JOB 1:
List every organization whose position is described in the creeping acquisitions text below.

TEXT SECTION:

Overall attitudes of submitters
2.11
Unsurprisingly the bill found more support from potential prey
than from potential predators.
2.12
The National Association of Retail Grocers of Australia supports
the bill. It had proposed amending the TPA to include a reference to the impact
of previous acquisitions on the level of competition in its submission to the
2004 Senate inquiry. At this inquiry it commented:
the way that the creeping acquisitions legislation has worked in
the past has been inadequate. There is a very great need to strengthen these
provisions.[9]
2.13
Metcash was also broadly supportive of the bill. Its submission
to the 2004 inquiry had argued that creeping acquisitions were anticompetitive,
as they crowded out independent retailers and also threatened the competitive
ability of wholesalers supplying these independent retailers.[10]
2.14
On the other hand, the Australian National Retailers Association,
representing the large retail chains, argued that existing controls in the TPA
are adequate to deal with creeping acquisitions and that the ACCC already
considers the effect of past acquisitions. They contend that the bill would not
require the ACCC to assess any new factors. As to the threat that the major
retailers pose by creeping acquisitions:
...in a market with literally
thousands of supermarkets, the sale of a handful of sites each year has
virtually no impact on the level of competition in the market.[11]
2.15
Similarly, the Business Council of Australia contends that the
list of factors that the ACCC and the court must have regard to in section
50(3) are adequate to consider creeping acquisitions.
2.16
The Fair Trading Coalition echoed the Minister's concern that any
reform to section 50 must be mindful of the effect on families selling their
business to the highest bidder.

JOB 2:
How many lines of the rows below contain the string "避暑山园"? Case counts. Reply with only the number.

EXCERPTED RECORDS:

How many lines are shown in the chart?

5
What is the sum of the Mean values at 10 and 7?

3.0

---

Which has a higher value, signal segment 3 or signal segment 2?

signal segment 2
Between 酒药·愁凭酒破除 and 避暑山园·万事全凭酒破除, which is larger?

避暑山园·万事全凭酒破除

TASK RESPONSE 1:
National Association of Retail Grocers of Australia
Metcash
Australian National Retailers Association
Business Council of Australia
Fair Trading Coalition

TASK RESPONSE 2:
2